Saturday, 24 August 2019

Friday 23 August – Castles, cathedrals and a cosy cottage.


We have finally experienced what might pass for a summer day in Ireland – no rain, few clouds and a little sunshine late in the day.  After a delicious breakfast this morning we left Athy (pronounced A-tie, by the way) and headed to Kilkenny, occasionally encountering a large tractor or other mobile farming equipment hogging the narrow road, requiring us to plod along behind it until we would be noticed by the driver, who would then look for somewhere wide enough to pull over and let us past.  This happened frequently and seems to be a feature of driving in Ireland once you get off the main roads (which we want to do whenever we can).

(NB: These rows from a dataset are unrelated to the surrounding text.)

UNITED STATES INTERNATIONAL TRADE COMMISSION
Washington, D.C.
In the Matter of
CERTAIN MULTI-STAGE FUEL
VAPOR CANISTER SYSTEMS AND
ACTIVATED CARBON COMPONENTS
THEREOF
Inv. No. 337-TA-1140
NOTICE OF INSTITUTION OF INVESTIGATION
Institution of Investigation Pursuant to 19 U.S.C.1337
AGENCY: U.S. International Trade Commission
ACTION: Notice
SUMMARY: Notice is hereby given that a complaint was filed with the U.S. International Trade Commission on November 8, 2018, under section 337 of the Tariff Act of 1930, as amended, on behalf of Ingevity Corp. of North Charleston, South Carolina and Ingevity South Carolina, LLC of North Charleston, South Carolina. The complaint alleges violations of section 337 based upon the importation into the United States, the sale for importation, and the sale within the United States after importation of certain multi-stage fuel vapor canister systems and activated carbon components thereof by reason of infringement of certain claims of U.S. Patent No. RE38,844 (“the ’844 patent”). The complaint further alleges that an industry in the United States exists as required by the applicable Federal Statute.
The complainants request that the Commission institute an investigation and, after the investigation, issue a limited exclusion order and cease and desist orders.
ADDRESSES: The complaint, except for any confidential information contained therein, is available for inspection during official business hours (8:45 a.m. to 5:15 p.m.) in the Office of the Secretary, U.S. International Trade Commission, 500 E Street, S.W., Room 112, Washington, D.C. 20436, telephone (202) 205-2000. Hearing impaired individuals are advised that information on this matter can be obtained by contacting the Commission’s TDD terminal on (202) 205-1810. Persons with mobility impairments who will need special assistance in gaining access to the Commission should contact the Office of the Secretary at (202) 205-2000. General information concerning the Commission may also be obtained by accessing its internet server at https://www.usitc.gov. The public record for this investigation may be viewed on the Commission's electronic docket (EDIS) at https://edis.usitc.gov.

On our arrival in Kilkenny we parked our car and set off to explore the old city on foot.  First stop was Kilkenny Castle, dating back to the late 12th century.  The castle was run down during the 18th century but has been restored back almost to its original form.  Among its features are expansive lawns and manicured rose gardens on opposing sides, with the river and the high street on the other two sides.

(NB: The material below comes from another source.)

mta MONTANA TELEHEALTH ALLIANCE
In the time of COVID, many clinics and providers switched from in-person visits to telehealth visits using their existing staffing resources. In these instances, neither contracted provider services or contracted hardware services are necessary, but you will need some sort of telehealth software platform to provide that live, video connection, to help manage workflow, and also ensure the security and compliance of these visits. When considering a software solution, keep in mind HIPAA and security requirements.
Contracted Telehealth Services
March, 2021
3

From there we walked down the “Medieval Mile” and, from time to time, ventured off into side streets, first to view the imposing Talbot Tower, constructed in 1207 as an observation post.  Then the Capuchian Friary Church, a modest structure compared to our next stop, the 13th century Cathedral Church of St Canice, the second longest cathedral in Ireland.  Then the Black Abbey, a Dominican friary built in 1225 and containing, among other relics, a wooden statue of St Dominic, carved from oak before Henry VIII was born.  The abbey  played a significant role in the attempts to save King Charles I (of England and Ireland), which resulted in Kilkenny being put under siege by Cromwell’s forces and many people dying from disease and starvation (there is a row of 13 coffins still lying just outside the abbey, dating from that period). Then to St Mary’s Cathedral, where we also had our morning tea of scones, jam and cream in the Cathedral Café. And finally a stroll past the old courthouse and gaol.

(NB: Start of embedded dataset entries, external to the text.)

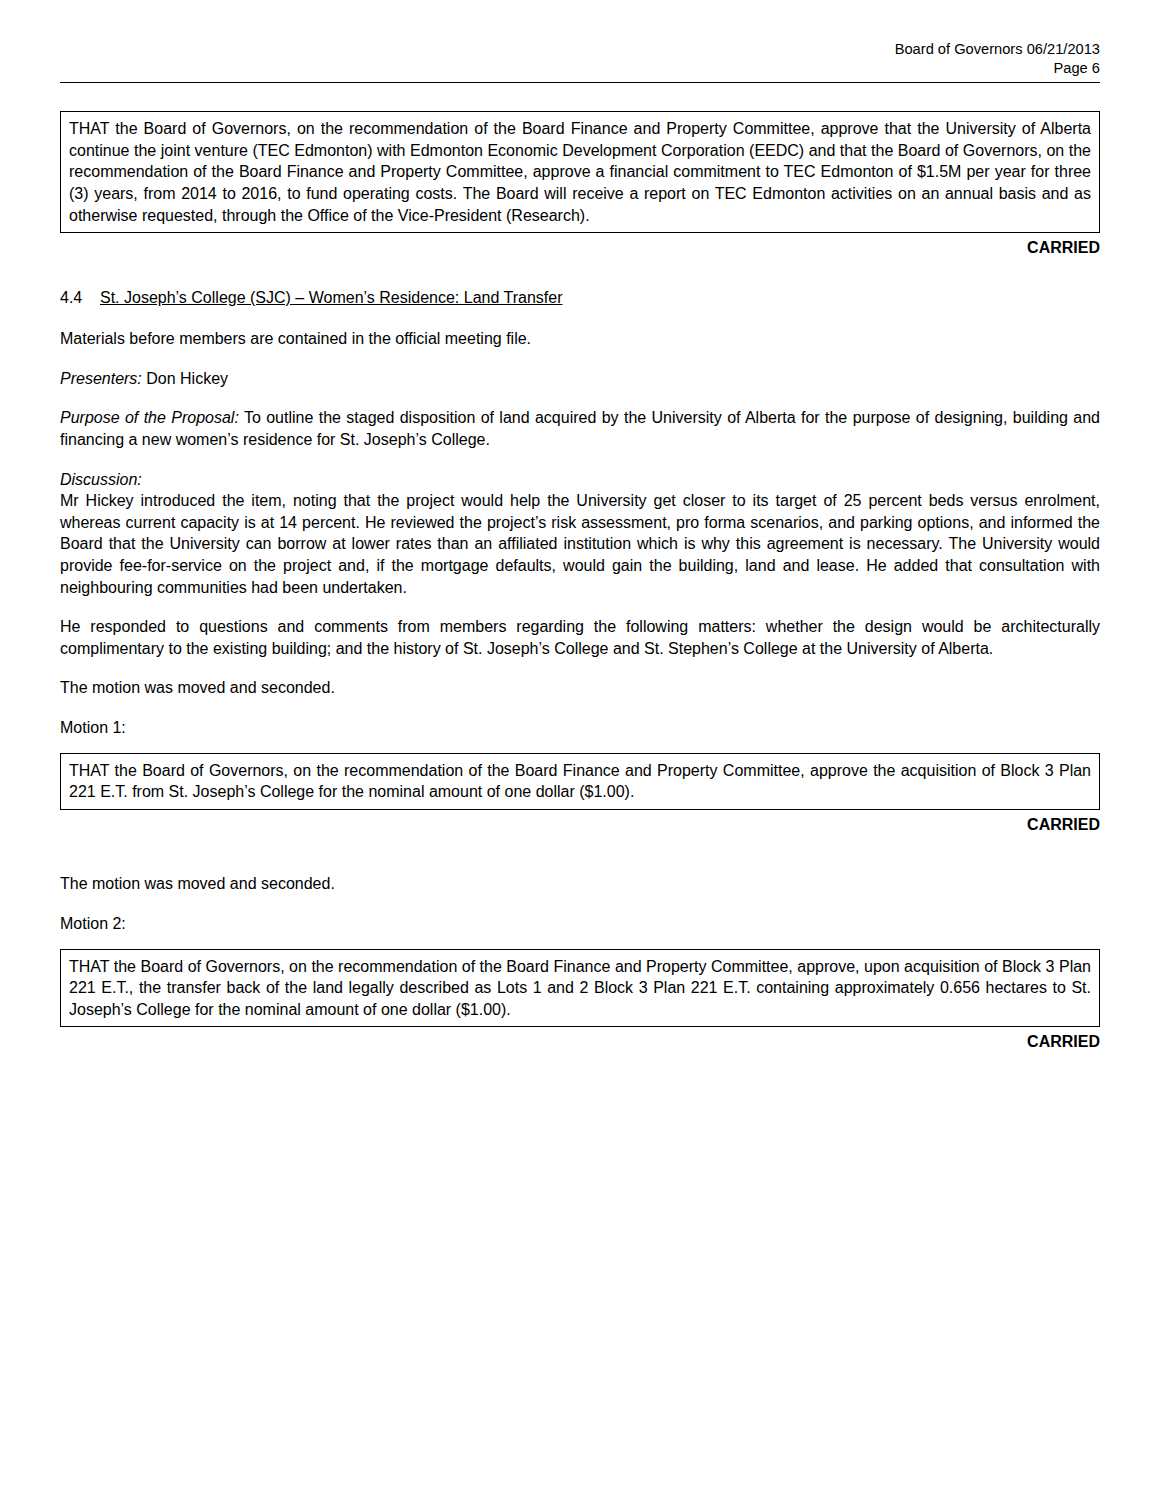Board of Governors 06/21/2013
Page 6
THAT the Board of Governors, on the recommendation of the Board Finance and Property Committee, approve that the University of Alberta continue the joint venture (TEC Edmonton) with Edmonton Economic Development Corporation (EEDC) and that the Board of Governors, on the recommendation of the Board Finance and Property Committee, approve a financial commitment to TEC Edmonton of $1.5M per year for three (3) years, from 2014 to 2016, to fund operating costs. The Board will receive a report on TEC Edmonton activities on an annual basis and as otherwise requested, through the Office of the Vice-President (Research).
CARRIED
4.4 St. Joseph’s College (SJC) – Women’s Residence: Land Transfer
Materials before members are contained in the official meeting file.
Presenters: Don Hickey
Purpose of the Proposal: To outline the staged disposition of land acquired by the University of Alberta for the purpose of designing, building and financing a new women’s residence for St. Joseph’s College.
Discussion:
Mr Hickey introduced the item, noting that the project would help the University get closer to its target of 25 percent beds versus enrolment, whereas current capacity is at 14 percent. He reviewed the project’s risk assessment, pro forma scenarios, and parking options, and informed the Board that the University can borrow at lower rates than an affiliated institution which is why this agreement is necessary. The University would provide fee-for-service on the project and, if the mortgage defaults, would gain the building, land and lease. He added that consultation with neighbouring communities had been undertaken.
He responded to questions and comments from members regarding the following matters: whether the design would be architecturally complimentary to the existing building; and the history of St. Joseph’s College and St. Stephen’s College at the University of Alberta.
The motion was moved and seconded.
Motion 1:
THAT the Board of Governors, on the recommendation of the Board Finance and Property Committee, approve the acquisition of Block 3 Plan 221 E.T. from St. Joseph’s College for the nominal amount of one dollar ($1.00).
CARRIED
The motion was moved and seconded.
Motion 2:
THAT the Board of Governors, on the recommendation of the Board Finance and Property Committee, approve, upon acquisition of Block 3 Plan 221 E.T., the transfer back of the land legally described as Lots 1 and 2 Block 3 Plan 221 E.T. containing approximately 0.656 hectares to St. Joseph’s College for the nominal amount of one dollar ($1.00).
CARRIED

We then regained our car and drove the 60km to the Rock of Cashel, which you can see miles before you reach it.  It comprises imposing remnants of medieval buildings set upon a limestone outcrop that stands more than 100 metres above the surrounding countryside.  This was the traditional seat of the kings of Munster (the southern part of Ireland) from the 6th century through to the 11th, when the chapel, then the cathedral were built by the Norman conquerors.  We did a short guided tour of the chapel, consecrated in 1134, and could see evidence of original frescoes.  The cathedral, with only the walls now remaining, was built in the 13th century.  The entire site affords extensive views over the countryside.

We then continued on to Tipperary (which, surprisingly, was not such a long way) and had a brief walk through the town before moving on to Cahir for yet another castle visit, this one perched on a rocky island on the River Suir.  It is one of Ireland’s largest and best-preserved castles, with its keep, towers and much of its defensive structures still intact.

That was it for the day and after a short drive to the delightfully-named village of Ballylooby we arrived at our quaint, free-standing cottage for the night – in the middle of a farm and away from any other civilisation (and from Wifi, hence this blog is a day late).  Of course Elizabeth bonded with the resident Shetland pony, Paddy, thinking that giving him a crispy apple would help the bonding process. It was not until we read the comments in the guest book that we discovered that Paddy is in the habit of standing outside the kitchen window, staring in until somebody goes out and gives him an apple.

A home-cooked meal of Atlantic salmon and Caesar salad tonight, then early to bed.